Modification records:
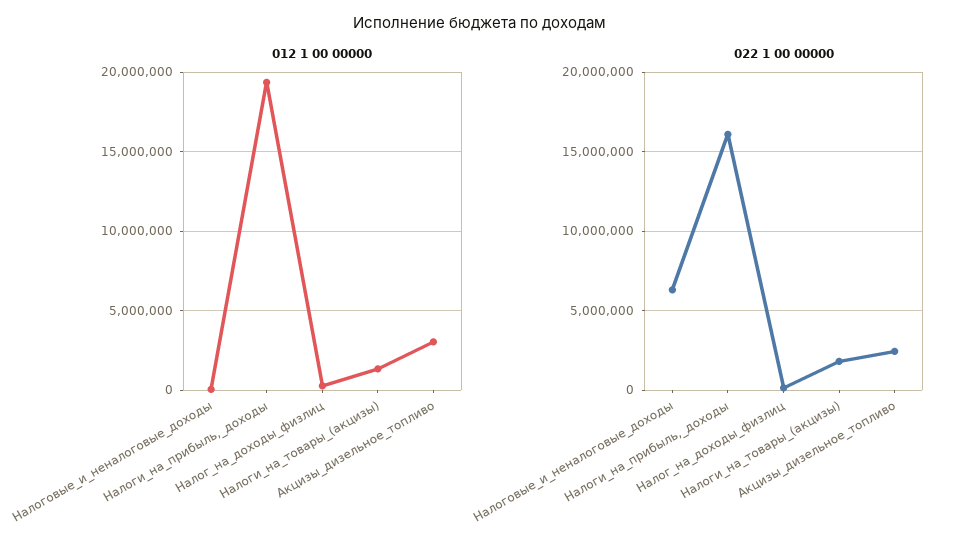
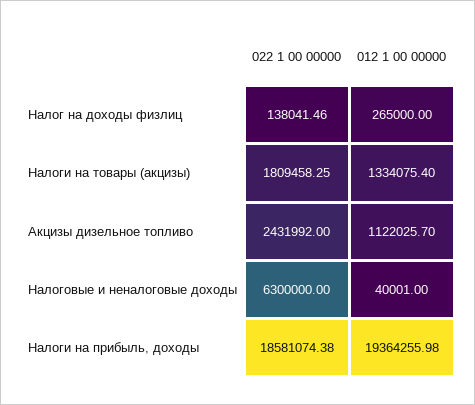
  {
    "012 1 00 00000": {
      "Налоговые_и_неналоговые_доходы": 40001,
      "Налоги_на_прибыль,_доходы": 19364255.98,
      "Налог_на_доходы_физлиц": 265000,
      "Налоги_на_товары_(акцизы)": 1334075.4,
-     "Акцизы_дизельное_топливо": 3000000
+     "Акцизы_дизельное_топливо": 1122025.7
    },
    "022 1 00 00000": {
      "Налоговые_и_неналоговые_доходы": 6300000,
-     "Налоги_на_прибыль,_доходы": 16000000,
+     "Налоги_на_прибыль,_доходы": 18581074.38,
      "Налог_на_доходы_физлиц": 138041.46,
      "Налоги_на_товары_(акцизы)": 1809458.25,
      "Акцизы_дизельное_топливо": 2431992
    }
  }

Exercise:
With the pictures left out, write out all of the data exactly.

Written response:
  {
    "012 1 00 00000": {
      "Налоговые_и_неналоговые_доходы": 40001,
      "Налоги_на_прибыль,_доходы": 19364255.98,
      "Налог_на_доходы_физлиц": 265000,
      "Налоги_на_товары_(акцизы)": 1334075.4,
-     "Акцизы_дизельное_топливо": 3000000
+     "Акцизы_дизельное_топливо": 1122025.7
    },
    "022 1 00 00000": {
      "Налоговые_и_неналоговые_доходы": 6300000,
-     "Налоги_на_прибыль,_доходы": 16000000,
+     "Налоги_на_прибыль,_доходы": 18581074.38,
      "Налог_на_доходы_физлиц": 138041.46,
      "Налоги_на_товары_(акцизы)": 1809458.25,
      "Акцизы_дизельное_топливо": 2431992
    }
  }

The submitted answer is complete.